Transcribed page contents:
# # #
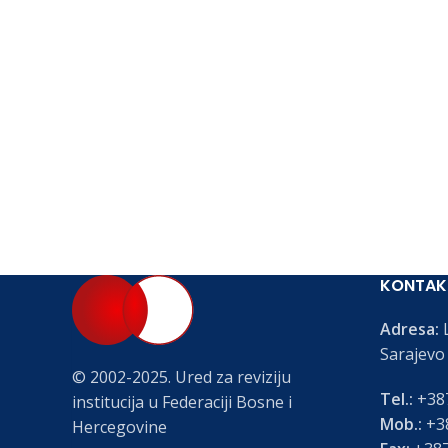
KONTAK
Adresa:
L
Sarajevo
© 2002-2025. Ured za reviziju
Tel.:
+387
institucija u Federaciji Bosne i
Mob.:
+38
Hercegovine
# # #
# TASK ITEM:
Each line of the data should be quoted exactly, with pictures left out.

# SOLUTION BELOW:
KONTAK
Adresa:
L
Sarajevo
© 2002-2025. Ured za reviziju
Tel.:
+387
institucija u Federaciji Bosne i
Mob.:
+38
Hercegovine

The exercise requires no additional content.